= Peter J. Pestillo =

American business executive

Peter J. Pestillo (born March 22, 1938, in Bristol, Connecticut, United States) is the former chairman and CEO of Visteon based in Dearborn, Michigan, from January 1, 2000, to May 31, 2004. Pestillo became the first CEO and chairman of the Visteon when it was spun off from Ford Motor Company. The new company was created in an effort headed by Pestillo.
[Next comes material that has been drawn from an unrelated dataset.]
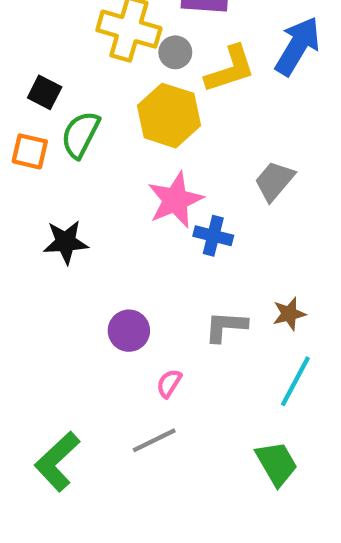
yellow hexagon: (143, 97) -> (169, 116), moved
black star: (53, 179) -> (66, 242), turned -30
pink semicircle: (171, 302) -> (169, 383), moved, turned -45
Pestillo was the honorary chairman of the Motorsports Hall of Fame of America in 2001.

==Career==
Pestillo began his career holding several industrial relations positions at General Electric. In July 1974 he became vice president of employee relations at B.F. Goodrich. In January 1980, Pestillo joined the Ford Motor Company as vice president of labor relations. Five years later, he became the company's vice president of employee relations. He added external affairs to his responsibilities in 1986. Pestillo was named Ford's vice president of corporate relations and diversified businesses in 1990 and in 1993 became its executive vice president for corporate relations. In January 1999, he was named Ford's vice chairman and chief of staff.

==Education==
Pestillo received his bachelor's degree in economic from Fairfield University in 1960 and his law degree from the Georgetown University Law Center in 1963. He attended the Harvard Business School six-week Advanced Management Program.